家出JKと独身サラリーマンの奇妙な同居生活ラブストーリー、完結編。
VS毒母親。いわゆるラスボス戦。半年以上家出していた娘に、本人の心配よりも自分の世間体が大事だと叫び引っ叩く母親は、どんな事情があろうとも毒以外の何ものでもないよね。
そんなわけで北海道編は、問題ある家族の問題に首を突っ込んだ時の、割とリアルな状況を見せられた感じ。双方の言い分に道理が通ってなくて支離滅裂な辺りが特に。それでも、ラノベという媒体なのと沙優の荻原家は裕福なので、本物の修羅場と比べればかなりマイルドだとは思うけど。
でも、それにしたって吉田のやり方は流石に予想外。そこで怒るのではなく、頭を下げるのが吉田らしさなんだろうなあ。
結局、吉田とはいい人だったのか、悪い人だったのか。
悪い人だとは思わないが、間違っても正義の人ではない。善く言えば自分の正しいと思ったことに正直で直向きな人、かな。
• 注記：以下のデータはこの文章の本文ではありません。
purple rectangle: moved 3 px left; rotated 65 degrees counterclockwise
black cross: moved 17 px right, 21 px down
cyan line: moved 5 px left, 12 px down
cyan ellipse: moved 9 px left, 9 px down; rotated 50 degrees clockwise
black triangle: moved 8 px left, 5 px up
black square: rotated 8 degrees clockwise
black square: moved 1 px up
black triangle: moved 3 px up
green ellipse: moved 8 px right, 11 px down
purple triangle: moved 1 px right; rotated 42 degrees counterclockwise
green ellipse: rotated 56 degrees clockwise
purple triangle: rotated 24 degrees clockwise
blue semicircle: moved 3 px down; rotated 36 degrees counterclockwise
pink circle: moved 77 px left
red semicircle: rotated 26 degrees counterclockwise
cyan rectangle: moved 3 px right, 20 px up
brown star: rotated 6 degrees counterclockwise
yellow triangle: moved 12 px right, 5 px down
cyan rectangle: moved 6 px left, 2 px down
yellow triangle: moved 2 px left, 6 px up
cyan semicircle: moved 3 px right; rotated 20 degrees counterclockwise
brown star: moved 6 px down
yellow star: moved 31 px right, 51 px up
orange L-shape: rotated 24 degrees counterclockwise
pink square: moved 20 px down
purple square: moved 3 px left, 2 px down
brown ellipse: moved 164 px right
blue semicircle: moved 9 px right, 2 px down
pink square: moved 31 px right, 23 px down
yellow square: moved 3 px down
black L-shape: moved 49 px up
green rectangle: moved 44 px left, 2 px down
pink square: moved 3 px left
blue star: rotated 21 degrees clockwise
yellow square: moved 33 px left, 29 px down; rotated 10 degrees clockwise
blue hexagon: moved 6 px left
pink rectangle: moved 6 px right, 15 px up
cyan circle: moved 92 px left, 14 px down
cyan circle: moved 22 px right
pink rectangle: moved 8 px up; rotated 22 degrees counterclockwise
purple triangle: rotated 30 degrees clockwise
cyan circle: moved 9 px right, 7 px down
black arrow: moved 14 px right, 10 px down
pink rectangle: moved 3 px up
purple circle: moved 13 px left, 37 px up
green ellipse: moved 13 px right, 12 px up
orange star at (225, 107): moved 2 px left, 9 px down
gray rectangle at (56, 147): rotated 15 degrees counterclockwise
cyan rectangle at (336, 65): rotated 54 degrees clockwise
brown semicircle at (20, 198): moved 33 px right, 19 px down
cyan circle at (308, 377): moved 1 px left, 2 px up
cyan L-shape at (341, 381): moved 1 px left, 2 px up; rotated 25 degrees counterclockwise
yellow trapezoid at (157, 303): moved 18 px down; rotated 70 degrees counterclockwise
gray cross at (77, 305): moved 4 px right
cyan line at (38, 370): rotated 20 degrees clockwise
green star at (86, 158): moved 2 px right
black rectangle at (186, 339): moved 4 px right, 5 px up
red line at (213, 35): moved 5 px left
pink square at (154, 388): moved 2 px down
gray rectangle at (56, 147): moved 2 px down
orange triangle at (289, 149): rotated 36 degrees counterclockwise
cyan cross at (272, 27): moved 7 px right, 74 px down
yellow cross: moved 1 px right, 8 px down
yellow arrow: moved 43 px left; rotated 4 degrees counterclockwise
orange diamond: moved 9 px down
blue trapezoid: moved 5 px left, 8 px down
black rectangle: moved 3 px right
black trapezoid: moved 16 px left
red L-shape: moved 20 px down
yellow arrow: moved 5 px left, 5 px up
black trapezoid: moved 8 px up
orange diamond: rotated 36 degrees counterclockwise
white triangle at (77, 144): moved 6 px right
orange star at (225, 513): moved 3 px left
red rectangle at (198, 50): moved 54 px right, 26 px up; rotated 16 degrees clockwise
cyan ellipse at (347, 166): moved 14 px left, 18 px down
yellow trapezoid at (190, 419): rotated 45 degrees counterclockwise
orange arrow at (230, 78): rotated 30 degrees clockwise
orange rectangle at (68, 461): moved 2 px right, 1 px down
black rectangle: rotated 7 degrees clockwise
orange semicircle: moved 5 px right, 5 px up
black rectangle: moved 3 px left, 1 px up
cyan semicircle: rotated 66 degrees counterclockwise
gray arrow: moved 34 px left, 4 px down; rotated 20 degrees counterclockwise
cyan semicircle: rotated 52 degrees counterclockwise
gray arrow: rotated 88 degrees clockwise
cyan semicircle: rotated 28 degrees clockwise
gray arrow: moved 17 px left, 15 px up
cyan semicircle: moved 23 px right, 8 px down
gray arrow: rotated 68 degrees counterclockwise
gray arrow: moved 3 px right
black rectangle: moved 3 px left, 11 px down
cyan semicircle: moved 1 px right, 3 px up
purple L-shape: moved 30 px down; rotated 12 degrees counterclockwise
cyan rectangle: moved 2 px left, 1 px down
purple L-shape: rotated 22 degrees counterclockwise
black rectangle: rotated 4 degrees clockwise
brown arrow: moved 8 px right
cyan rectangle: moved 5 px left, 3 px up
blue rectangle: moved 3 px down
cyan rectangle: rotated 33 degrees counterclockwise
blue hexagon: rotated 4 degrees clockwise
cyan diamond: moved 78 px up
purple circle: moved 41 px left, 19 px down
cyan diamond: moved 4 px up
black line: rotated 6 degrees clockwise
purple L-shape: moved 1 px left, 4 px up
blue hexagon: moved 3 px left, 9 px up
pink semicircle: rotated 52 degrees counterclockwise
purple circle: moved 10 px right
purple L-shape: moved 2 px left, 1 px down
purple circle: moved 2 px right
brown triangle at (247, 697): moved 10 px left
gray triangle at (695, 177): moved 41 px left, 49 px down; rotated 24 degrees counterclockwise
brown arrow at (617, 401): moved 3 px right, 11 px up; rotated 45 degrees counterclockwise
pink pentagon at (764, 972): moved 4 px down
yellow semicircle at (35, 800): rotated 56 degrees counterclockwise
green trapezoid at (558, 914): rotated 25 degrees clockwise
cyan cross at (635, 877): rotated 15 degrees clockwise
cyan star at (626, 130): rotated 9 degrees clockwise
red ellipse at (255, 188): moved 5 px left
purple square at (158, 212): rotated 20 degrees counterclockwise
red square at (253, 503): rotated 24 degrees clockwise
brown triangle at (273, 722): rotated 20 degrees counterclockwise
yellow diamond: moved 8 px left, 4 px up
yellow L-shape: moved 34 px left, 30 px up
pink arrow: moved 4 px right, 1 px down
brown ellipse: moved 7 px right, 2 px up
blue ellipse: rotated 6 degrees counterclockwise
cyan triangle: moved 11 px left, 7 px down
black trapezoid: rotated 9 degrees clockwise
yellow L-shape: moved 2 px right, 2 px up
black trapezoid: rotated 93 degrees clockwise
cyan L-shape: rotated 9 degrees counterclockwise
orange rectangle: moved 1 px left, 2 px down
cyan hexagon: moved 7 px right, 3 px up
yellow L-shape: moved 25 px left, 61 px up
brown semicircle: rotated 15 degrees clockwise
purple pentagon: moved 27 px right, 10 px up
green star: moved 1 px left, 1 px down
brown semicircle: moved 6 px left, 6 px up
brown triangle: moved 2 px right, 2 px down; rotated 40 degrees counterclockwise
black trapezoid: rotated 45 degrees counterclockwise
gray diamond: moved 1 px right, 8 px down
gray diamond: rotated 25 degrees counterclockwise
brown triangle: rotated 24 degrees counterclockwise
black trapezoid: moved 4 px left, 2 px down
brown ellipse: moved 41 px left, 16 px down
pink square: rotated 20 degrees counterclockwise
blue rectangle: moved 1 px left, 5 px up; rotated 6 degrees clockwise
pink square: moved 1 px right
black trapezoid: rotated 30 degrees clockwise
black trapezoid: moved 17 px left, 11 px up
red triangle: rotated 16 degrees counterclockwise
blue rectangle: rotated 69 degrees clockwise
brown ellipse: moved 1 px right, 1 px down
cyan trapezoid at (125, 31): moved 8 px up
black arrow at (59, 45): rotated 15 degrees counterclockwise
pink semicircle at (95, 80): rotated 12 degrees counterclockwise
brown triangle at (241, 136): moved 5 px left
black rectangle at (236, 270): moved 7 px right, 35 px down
まあ、どっちだっていいか。沙優にとっていい人であったのならば、それでいいのだから。
これは不幸と不運に苛まれ自暴自棄になっていた少女が、偶然にして奇跡の出会いを掴む物語。沙優が生きる希望を持てて、笑顔で終われるラストで大満足。
それに、吉田の中で沙優がとても大きな存在になっていたこと、沙優があの生活で何かを刻めていたことが嬉しい。それが分かるエピローグ前のシーンが一番好き。
そして迎えたエピローグは笑顔の沙優で大団円、最高の読後感……と言いたかったんだけど、奴がね。
数年経っても未だにキープ状態のあの女上司に怒り心頭ですよ。あの女マジで屑だな。
あ、吉田の明確に悪い点があった。好みの女のセンスが悪い。それに見る目もない。
ちゃんと“責任取って”沙優を幸せにしてくださいね。